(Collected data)
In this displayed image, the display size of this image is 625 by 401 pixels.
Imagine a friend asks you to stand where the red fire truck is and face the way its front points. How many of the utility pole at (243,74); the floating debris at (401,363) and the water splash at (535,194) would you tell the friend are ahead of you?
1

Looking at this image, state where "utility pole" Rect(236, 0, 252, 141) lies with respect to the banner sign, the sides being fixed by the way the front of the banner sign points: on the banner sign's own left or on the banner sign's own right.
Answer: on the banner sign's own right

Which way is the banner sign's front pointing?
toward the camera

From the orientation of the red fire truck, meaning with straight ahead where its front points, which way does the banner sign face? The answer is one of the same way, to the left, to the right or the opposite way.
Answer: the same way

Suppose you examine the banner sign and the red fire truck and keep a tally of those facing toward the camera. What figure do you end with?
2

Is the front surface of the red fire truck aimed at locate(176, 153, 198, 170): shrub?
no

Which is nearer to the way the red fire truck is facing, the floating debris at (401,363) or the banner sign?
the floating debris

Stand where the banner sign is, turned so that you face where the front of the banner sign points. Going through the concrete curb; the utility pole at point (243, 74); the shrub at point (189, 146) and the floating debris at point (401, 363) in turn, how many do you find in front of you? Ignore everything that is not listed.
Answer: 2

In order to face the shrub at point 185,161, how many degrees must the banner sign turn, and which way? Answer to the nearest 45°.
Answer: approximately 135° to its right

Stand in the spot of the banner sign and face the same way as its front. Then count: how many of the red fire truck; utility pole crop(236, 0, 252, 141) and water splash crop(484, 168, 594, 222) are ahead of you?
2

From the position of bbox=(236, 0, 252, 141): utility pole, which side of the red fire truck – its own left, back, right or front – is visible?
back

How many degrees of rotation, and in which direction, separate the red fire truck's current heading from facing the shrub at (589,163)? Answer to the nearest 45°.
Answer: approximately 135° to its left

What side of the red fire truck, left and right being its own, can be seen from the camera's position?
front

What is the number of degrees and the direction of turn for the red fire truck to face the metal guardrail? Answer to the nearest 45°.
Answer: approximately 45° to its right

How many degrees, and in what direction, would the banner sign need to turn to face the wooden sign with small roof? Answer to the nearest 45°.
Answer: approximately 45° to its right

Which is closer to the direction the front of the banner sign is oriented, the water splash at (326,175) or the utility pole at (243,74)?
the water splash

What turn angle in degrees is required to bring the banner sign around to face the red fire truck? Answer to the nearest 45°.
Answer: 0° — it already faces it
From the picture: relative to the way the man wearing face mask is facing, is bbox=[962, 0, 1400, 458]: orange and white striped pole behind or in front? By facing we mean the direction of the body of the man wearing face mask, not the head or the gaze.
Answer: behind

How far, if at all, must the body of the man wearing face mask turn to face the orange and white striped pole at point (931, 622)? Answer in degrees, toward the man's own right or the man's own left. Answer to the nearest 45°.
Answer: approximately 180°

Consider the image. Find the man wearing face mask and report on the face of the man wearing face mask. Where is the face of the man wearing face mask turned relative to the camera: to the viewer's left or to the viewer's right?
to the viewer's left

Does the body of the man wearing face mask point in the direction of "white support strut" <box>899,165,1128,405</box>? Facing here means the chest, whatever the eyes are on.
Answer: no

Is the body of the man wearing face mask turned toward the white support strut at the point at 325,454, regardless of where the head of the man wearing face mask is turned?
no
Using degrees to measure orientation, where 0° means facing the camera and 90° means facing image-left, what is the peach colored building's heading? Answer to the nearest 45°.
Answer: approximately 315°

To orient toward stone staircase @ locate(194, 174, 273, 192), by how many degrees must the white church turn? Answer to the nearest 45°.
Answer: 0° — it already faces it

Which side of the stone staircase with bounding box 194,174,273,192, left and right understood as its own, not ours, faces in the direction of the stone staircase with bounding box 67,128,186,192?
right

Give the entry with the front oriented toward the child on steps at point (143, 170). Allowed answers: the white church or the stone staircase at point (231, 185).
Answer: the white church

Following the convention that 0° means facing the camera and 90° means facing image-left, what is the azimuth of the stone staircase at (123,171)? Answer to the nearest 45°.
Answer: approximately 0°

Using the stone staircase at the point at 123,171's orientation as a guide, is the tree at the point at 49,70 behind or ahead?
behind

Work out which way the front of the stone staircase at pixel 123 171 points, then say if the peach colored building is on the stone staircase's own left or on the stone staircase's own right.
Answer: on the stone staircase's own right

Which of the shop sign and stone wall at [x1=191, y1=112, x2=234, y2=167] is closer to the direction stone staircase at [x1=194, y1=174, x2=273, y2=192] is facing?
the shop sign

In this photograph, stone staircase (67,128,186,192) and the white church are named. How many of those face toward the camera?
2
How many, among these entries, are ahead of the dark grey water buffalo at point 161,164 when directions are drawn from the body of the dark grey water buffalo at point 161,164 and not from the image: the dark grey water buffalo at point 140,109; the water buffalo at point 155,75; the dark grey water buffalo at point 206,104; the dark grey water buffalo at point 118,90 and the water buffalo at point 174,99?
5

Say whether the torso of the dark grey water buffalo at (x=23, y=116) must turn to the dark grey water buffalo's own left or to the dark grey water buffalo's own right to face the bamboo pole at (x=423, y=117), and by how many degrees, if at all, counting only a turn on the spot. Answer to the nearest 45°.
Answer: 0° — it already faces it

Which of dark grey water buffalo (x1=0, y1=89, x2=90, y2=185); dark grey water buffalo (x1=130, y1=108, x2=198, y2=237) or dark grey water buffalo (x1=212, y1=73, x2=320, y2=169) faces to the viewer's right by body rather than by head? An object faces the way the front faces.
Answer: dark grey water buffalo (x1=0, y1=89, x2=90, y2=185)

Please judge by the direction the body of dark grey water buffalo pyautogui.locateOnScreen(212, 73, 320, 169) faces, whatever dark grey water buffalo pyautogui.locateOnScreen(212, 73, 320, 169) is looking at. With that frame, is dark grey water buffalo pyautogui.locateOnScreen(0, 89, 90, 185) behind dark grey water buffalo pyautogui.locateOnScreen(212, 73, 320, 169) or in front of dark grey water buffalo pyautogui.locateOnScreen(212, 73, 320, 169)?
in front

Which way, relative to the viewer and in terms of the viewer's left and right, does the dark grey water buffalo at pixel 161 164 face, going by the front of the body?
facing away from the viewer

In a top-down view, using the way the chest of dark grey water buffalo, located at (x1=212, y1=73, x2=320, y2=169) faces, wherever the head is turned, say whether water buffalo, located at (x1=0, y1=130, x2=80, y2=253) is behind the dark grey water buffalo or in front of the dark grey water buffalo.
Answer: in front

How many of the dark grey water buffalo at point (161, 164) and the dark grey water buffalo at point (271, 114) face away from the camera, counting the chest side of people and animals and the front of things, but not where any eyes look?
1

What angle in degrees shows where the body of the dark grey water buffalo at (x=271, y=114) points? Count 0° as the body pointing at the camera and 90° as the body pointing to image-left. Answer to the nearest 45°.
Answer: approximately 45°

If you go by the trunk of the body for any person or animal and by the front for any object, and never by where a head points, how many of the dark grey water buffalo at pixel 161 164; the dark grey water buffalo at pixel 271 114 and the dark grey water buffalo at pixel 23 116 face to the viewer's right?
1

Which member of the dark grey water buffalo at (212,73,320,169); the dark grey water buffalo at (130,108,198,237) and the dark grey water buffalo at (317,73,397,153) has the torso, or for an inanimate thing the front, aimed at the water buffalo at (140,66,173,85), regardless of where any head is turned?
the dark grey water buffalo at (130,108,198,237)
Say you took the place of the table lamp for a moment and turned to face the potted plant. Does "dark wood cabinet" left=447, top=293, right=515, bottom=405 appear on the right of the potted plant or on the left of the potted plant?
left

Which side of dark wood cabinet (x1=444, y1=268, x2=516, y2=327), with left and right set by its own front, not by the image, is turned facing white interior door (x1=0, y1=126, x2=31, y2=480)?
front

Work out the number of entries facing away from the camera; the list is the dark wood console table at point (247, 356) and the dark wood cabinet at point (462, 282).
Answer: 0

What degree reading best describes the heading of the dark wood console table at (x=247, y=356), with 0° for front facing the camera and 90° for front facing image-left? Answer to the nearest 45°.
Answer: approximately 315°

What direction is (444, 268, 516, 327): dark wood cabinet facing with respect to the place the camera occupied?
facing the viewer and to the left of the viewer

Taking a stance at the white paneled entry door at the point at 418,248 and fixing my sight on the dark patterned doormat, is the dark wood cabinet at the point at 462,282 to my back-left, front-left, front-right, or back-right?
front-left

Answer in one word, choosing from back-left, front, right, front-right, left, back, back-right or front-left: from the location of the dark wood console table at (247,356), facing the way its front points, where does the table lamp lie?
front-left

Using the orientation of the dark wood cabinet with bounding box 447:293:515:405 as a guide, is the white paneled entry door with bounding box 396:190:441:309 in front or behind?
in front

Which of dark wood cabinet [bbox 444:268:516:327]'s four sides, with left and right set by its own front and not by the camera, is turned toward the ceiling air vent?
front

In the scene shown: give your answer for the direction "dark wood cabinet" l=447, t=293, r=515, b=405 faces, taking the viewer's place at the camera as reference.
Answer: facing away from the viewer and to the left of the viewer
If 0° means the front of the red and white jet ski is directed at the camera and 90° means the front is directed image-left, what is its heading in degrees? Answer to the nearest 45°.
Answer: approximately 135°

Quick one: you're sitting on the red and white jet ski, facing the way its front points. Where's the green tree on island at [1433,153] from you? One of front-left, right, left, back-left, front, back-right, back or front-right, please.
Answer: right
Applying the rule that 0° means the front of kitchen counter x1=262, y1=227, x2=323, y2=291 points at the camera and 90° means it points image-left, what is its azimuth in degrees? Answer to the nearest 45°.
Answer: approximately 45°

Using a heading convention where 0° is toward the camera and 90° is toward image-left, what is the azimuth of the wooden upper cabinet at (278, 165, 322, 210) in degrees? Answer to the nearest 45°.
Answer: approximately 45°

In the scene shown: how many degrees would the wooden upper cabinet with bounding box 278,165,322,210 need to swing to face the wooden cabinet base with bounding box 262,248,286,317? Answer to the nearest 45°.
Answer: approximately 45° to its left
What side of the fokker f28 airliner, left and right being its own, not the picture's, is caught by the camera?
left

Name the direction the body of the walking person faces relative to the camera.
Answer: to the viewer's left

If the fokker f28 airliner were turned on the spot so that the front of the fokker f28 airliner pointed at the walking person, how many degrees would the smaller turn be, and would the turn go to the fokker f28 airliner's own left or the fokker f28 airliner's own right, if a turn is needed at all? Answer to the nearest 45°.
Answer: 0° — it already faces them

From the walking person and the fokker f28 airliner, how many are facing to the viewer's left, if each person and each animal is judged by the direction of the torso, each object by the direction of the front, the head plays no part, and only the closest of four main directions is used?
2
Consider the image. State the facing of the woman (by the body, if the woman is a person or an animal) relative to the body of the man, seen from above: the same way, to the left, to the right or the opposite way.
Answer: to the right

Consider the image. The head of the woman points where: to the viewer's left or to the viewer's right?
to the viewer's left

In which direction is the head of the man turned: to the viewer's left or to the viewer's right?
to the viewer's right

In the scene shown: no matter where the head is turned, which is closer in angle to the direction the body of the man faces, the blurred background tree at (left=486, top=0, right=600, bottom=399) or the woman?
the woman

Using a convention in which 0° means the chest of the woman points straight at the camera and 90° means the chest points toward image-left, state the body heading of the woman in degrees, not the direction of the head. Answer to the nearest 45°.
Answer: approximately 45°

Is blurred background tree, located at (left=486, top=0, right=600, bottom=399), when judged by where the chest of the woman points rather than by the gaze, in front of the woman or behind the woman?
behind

Work instruction:
Please report each line of the records that contains the word "number". Case counts.

Finished task:
What is the number of degrees and the direction of turn for the red fire truck to face the metal guardrail? Answer to the nearest 45°.
Work out the number of entries facing away from the camera; the list is the dark wood console table at point (247, 356) and the dark wood cabinet at point (462, 282).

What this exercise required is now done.